[Text data extracted from pages]
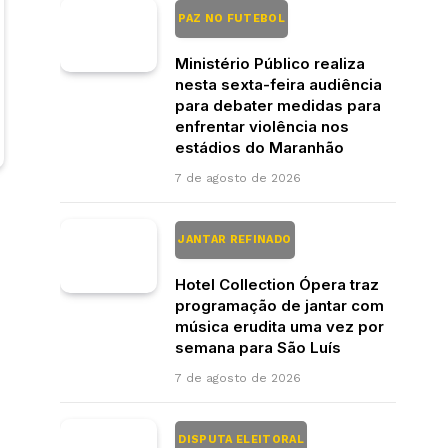
PAZ NO FUTEBOL
Ministério Público realiza
nesta sexta-feira audiência
para debater medidas para
enfrentar violência nos
estádios do Maranhão
7 de agosto de 2026
JANTAR REFINADO
Hotel Collection Ópera traz
programação de jantar com
música erudita uma vez por
semana para São Luís
7 de agosto de 2026
DISPUTA ELEITORAL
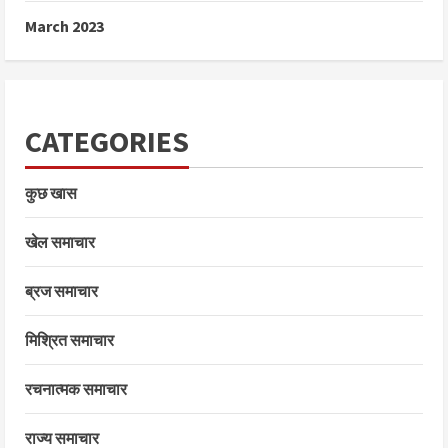
March 2023
CATEGORIES
कुछ खास
खेल समाचार
ब्रज समाचार
मिश्रित समाचार
रचनात्मक समाचार
राज्य समाचार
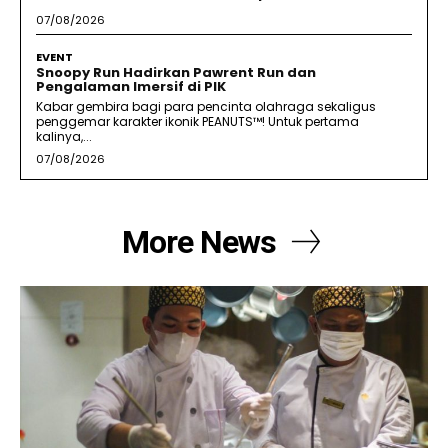
07/08/2026
EVENT
Snoopy Run Hadirkan Pawrent Run dan
Pengalaman Imersif di PIK
Kabar gembira bagi para pencinta olahraga sekaligus
penggemar karakter ikonik PEANUTS™! Untuk pertama
kalinya,...
07/08/2026
More News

**Action item:** Reproduce the lines above word for word, leaving out the pictures.

**Task result:**
PAZ NO FUTEBOL
Ministério Público realiza
nesta sexta-feira audiência
para debater medidas para
enfrentar violência nos
estádios do Maranhão
7 de agosto de 2026
JANTAR REFINADO
Hotel Collection Ópera traz
programação de jantar com
música erudita uma vez por
semana para São Luís
7 de agosto de 2026
DISPUTA ELEITORAL
March 2023
CATEGORIES
कुछ खास
खेल समाचार
ब्रज समाचार
मिश्रित समाचार
रचनात्मक समाचार
राज्य समाचार
07/08/2026
EVENT
Snoopy Run Hadirkan Pawrent Run dan
Pengalaman Imersif di PIK
Kabar gembira bagi para pencinta olahraga sekaligus
penggemar karakter ikonik PEANUTS™! Untuk pertama
kalinya,...
07/08/2026
More News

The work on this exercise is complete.